**Selection**
_____

The NASA Facilities Grant made possible the building of the original Space Sciences Laboratory buildings. The growth of many projects and new programs represented the fulfillment of one of the aims of the Space Sciences Laboratory, namely, to stimulate faculty and student participation space research. But the second major objective, that of developing the multidisciplinary substance of space research and the special character of space science, could not be realized in a physically fragmented Laboratory. The construction of the new building brought most of the work together under one roof and led to the type of interactionof students in many diciplines that is one of the ideals of any educational program.

The grant for the Space Sciences Laboratory building was awarded by the National Aeronautics and Space Administration in 1962. The plans, executed by the architectural firm of Anshen and Allen of San Francisco, were designed to promote interaction and mixing of research students and faculty and to provide a good working environment, that is, there should be an easy consciousness of the environment; it should not be overwhelming nor oppressive.

The Laboratory is located in a wooded site with a view of the bay which is one of the most beautiful on the Berkeley campus. The architects were asked to design a building to fit the setting and give the people inside a feeling of ready enjoyment of the beautiful surroundings. Upon its dedication on Thursday, October 27, 1966, the laboratory fulfilled the hopes and objectives of its designers and its occupants.

_____

Extracted records
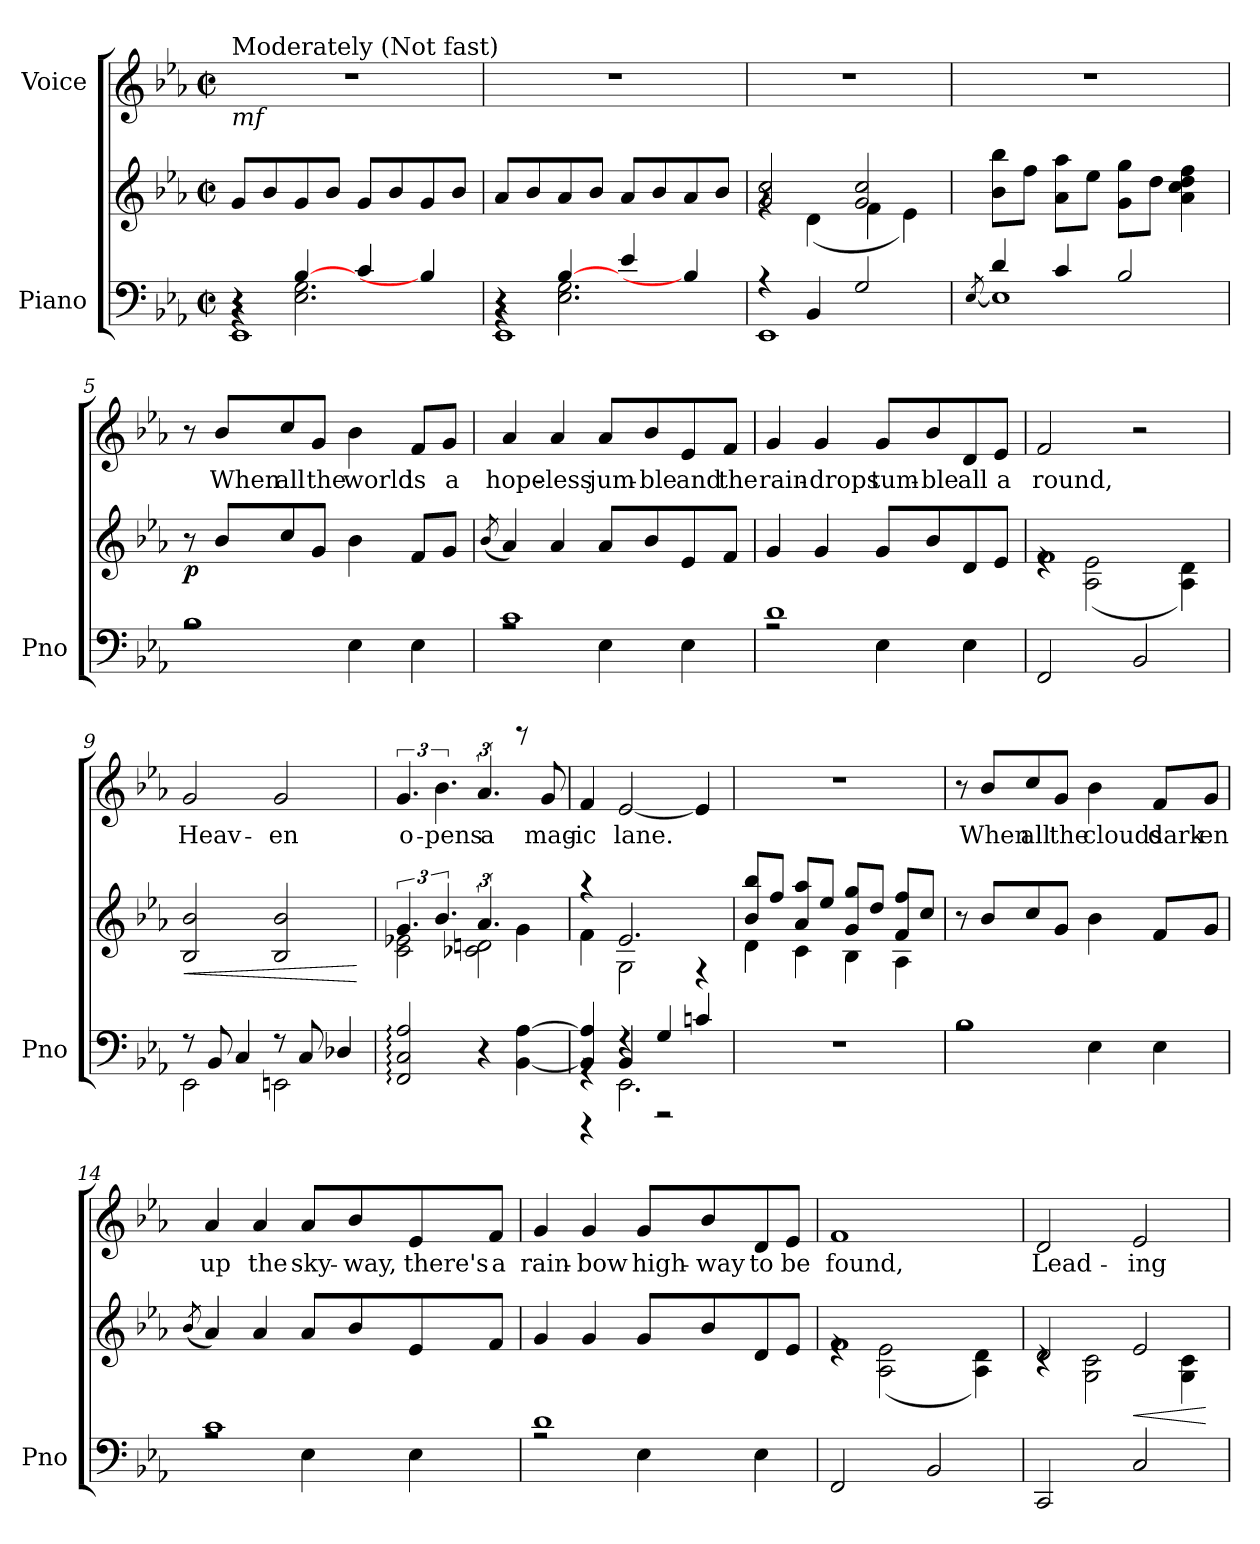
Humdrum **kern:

**kern	**kern	**dynam	**kern	**text
*part2	*part2	*part2	*part1	*part1
*staff3	*staff2	*staff2/3	*staff1	*staff1
*I"Piano	*	*	*I"Voice	*
*I'Pno	*	*	*	*
*clefF4	*clefG2	*	*clefG2	*
*k[b-e-a-]	*k[b-e-a-]	*	*k[b-e-a-]	*
*M2/2	*M2/2	*	*M2/2	*
*met(c|)	*met(c|)	*	*met(c|)	*
*MM70	*MM70	*	*MM70	*
=1	=1	=1	=1	=1
*^	*	*	*	*
*	*^	*	*	*	*
!	!	!	!	!	!LO:TX:b:i:t=mf	!
!	!	!	!	!	!LO:TX:a:t=Moderately (Not fast)	!
1EE-	4r	4rBB	8g/L	.	1r	.
.	.	.	8b-/	.	.	.
.	2.E-\ 2.G\	[4B-/	8g/	.	.	.
.	.	.	8b-/J	.	.	.
.	.	4c/	8g/L	.	.	.
.	.	.	8b-/	.	.	.
.	.	4B-/]	8g/	.	.	.
.	.	.	8b-/J	.	.	.
=2	=2	=2	=2	=2	=2	=2
1EE-	4r	4rBB	8a-/L	.	1r	.
.	.	.	8b-/	.	.	.
.	2.E-\ 2.G\	[4B-/	8a-/	.	.	.
.	.	.	8b-/J	.	.	.
.	.	4e-/	8a-/L	.	.	.
.	.	.	8b-/	.	.	.
.	.	4B-/]	8a-/	.	.	.
.	.	.	8b-/J	.	.	.
*	*v	*v	*	*	*	*
=3	=3	=3	=3	=3	=3
*	*	*^	*	*	*
1EE-	4rA	2g/ 2cc/	4rg	.	1r	.
.	4BB-/	.	(<4d\	.	.	.
.	2G/	2g/ 2cc/	4f\	.	.	.
.	.	.	4e-\)	.	.	.
*	*	*v	*v	*	*	*
=4	=4	=4	=4	=4	=4
[8qE-/	.	.	.	.	.
1E-]	4d/	8b-\ 8bb-\L	.	1r	.
.	.	8ff\J	.	.	.
.	4c/	8a-\ 8aa-\L	.	.	.
.	.	8ee-\J	.	.	.
.	2B-/	8g\ 8gg\L	.	.	.
.	.	8dd\J	.	.	.
.	.	4a-\ 4cc\ 4dd\ 4ff\	.	.	.
!!LO:LB:g=z
=5	=5	=5	=5	=5	=5
!	!	!	!LO:DY:b	!	!
1B-	2rA	8r	p	8r	.
!	!	!	!	!	!LO:LY:b
.	.	8b-/L	.	8b-/L	When
!	!	!	!	!	!LO:LY:b
.	.	8cc/	.	8cc/	all
!	!	!	!	!	!LO:LY:b
.	.	8g/J	.	8g/J	the
!	!	!	!	!	!LO:LY:b
.	4E-\	4b-\	.	4b-\	world
!	!	!	!	!	!LO:LY:b
.	4E-\	8f/L	.	8f/L	is
!	!	!	!	!	!LO:LY:b
.	.	8g/J	.	8g/J	a
=6	=6	=6	=6	=6	=6
.	.	(<8qb-/	.	.	.
!	!	!	!	!	!LO:LY:b
1c	2rA	4a-/)	.	4a-/	hope-
!	!	!	!	!	!LO:LY:b
.	.	4a-/	.	4a-/	less
!	!	!	!	!	!LO:LY:b
.	4E-\	8a-/L	.	8a-/L	jum-
!	!	!	!	!	!LO:LY:b
.	.	8b-/	.	8b-/	-ble
!	!	!	!	!	!LO:LY:b
.	4E-\	8e-/	.	8e-/	and
!	!	!	!	!	!LO:LY:b
.	.	8f/J	.	8f/J	the
=7	=7	=7	=7	=7	=7
!	!	!	!	!	!LO:LY:b
1d	2rA	4g/	.	4g/	rain-
!	!	!	!	!	!LO:LY:b
.	.	4g/	.	4g/	-drops
!	!	!	!	!	!LO:LY:b
.	4E-\	8g/L	.	8g/L	tum-
!	!	!	!	!	!LO:LY:b
.	.	8b-/	.	8b-/	-ble
!	!	!	!	!	!LO:LY:b
.	4E-\	8d/	.	8d/	all
!	!	!	!	!	!LO:LY:b
.	.	8e-/J	.	8e-/J	a
*v	*v	*	*	*	*
!!LO:LB:g=z
=8	=8	=8	=8	=8
*	*^	*	*	*
!	!	!	!	!	!LO:LY:b
2FF/	1f	4re	.	2f/	round,
.	.	(<2A-\ 2e-\	.	.	.
2BB-/	.	.	.	2r	.
.	.	4A-\ 4d\)	.	.	.
=9	=9	=9	=9	=9	=9
*^	*	*	*	*	*
!	!	!	!	!LO:HP:b	!	!LO:LY:b
*	*	*v	*v	*	*	*
2EE-\	8rF	2B-/ 2b-/	<	2g/	Heav-
.	8BB-/	.	.	.	.
.	4C/	.	.	.	.
!	!	!	!	!	!LO:LY:b
2EEn\	8rF	2B-/ 2b-/	.	2g/	-en
.	8C/	.	.	.	.
.	4D-X/	.	.	.	.
*v	*v	*	*	*	*
.	.	[	.	.
=10	=10	=10	=10	=10
*	*^	*	*	*
!	!	!	!	!	!LO:LY:b
2FF/: 2C/: 2A-/:	2c\ 2e-X\	6.g/	.	6.g/	o-
!	!	!	!	!	!LO:LY:b
.	.	6.b-/	.	6.b-\	-pens
!	!	!	!	!	!LO:LY:b
4r	2c-X\ 2dn\	6.a-/	.	6.a-/	a
[4BB-i\ [4A-\	.	4g\	.	8reee	.
!	!	!	!	!	!LO:LY:b
.	.	.	.	8g/	mag-
=11	=11	=11	=11	=11	=11
*^	*	*	*	*	*
*	*^	*	*	*	*	*
!	!	!	!	!	!	!	!LO:LY:b
4BB-/] 4A-/]	4rGG	4rDDD	4raa	4f\	.	4f/	-ic
!	!	!	!	!	!	!	!LO:LY:b
4rF	2.EE-\	4BB-/	2.e-/	2G\	.	[2e-/	lane.
2rFFF	.	4G/	.	.	.	.	.
.	.	4cn/	.	4r	.	4e-/]	.
*v	*v	*v	*	*	*	*	*
=12	=12	=12	=12	=12	=12
1r	4d\	8b-/ 8bb-/L	.	1r	.
.	.	8ff/J	.	.	.
.	4c\	8a-/ 8aa-/L	.	.	.
.	.	8ee-/J	.	.	.
.	4B-\	8g/ 8gg/L	.	.	.
.	.	8dd/J	.	.	.
.	4A-\	8f/ 8ff/L	.	.	.
.	.	8cc/J	.	.	.
*	*v	*v	*	*	*
!!LO:PB:g=z
=13	=13	=13	=13	=13
*^	*	*	*	*
1B-	2rA	8r	.	8r	.
!	!	!	!	!	!LO:LY:b
.	.	8b-/L	.	8b-/L	When
!	!	!	!	!	!LO:LY:b
.	.	8cc/	.	8cc/	all
!	!	!	!	!	!LO:LY:b
.	.	8g/J	.	8g/J	the
!	!	!	!	!	!LO:LY:b
.	4E-\	4b-\	.	4b-\	clouds
!	!	!	!	!	!LO:LY:b
.	4E-\	8f/L	.	8f/L	dark-
!	!	!	!	!	!LO:LY:b
.	.	8g/J	.	8g/J	-en
=14	=14	=14	=14	=14	=14
.	.	(<8qb-/	.	.	.
!	!	!	!	!	!LO:LY:b
1c	2rA	4a-/)	.	4a-/	up
!	!	!	!	!	!LO:LY:b
.	.	4a-/	.	4a-/	the
!	!	!	!	!	!LO:LY:b
.	4E-\	8a-/L	.	8a-/L	sky-
!	!	!	!	!	!LO:LY:b
.	.	8b-/	.	8b-/	-way,
!	!	!	!	!	!LO:LY:b
.	4E-\	8e-/	.	8e-/	there's
!	!	!	!	!	!LO:LY:b
.	.	8f/J	.	8f/J	a
!!LO:LB:g=z
=15	=15	=15	=15	=15	=15
!	!	!	!	!	!LO:LY:b
1d	2rA	4g/	.	4g/	rain-
!	!	!	!	!	!LO:LY:b
.	.	4g/	.	4g/	-bow
!	!	!	!	!	!LO:LY:b
.	4E-\	8g/L	.	8g/L	high-
!	!	!	!	!	!LO:LY:b
.	.	8b-/	.	8b-/	-way
!	!	!	!	!	!LO:LY:b
.	4E-\	8d/	.	8d/	to
!	!	!	!	!	!LO:LY:b
.	.	8e-/J	.	8e-/J	be
*v	*v	*	*	*	*
=16	=16	=16	=16	=16
*	*^	*	*	*
!	!	!	!	!	!LO:LY:b
2FF/	1f	4re	.	1f	found,
.	.	(<2A-\ 2e-\	.	.	.
2BB-/	.	.	.	.	.
.	.	4A-\ 4d\)	.	.	.
=17	=17	=17	=17	=17	=17
!	!	!	!	!	!LO:LY:b
2CC/	2d/	4rc	.	2d/	Lead-
.	.	2G\ 2c\	.	.	.
!	!	!	!LO:HP:b	!	!LO:LY:b
2C/	2e-/	.	<	2e-/	-ing
.	.	4G\ 4c\	.	.	.
*	*v	*v	*	*	*
.	.	[	.	.
=	=	=	=	=
*-	*-	*-	*-	*-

_____

**Short exercise**
Reproduce the passage about the Space Sciences Laboratory word for word, starting at "The grant for" and ending at "overwhelming nor oppressive.".

**Reply**
The grant for the Space Sciences Laboratory building was awarded by the National Aeronautics and Space Administration in 1962. The plans, executed by the architectural firm of Anshen and Allen of San Francisco, were designed to promote interaction and mixing of research students and faculty and to provide a good working environment, that is, there should be an easy consciousness of the environment; it should not be overwhelming nor oppressive.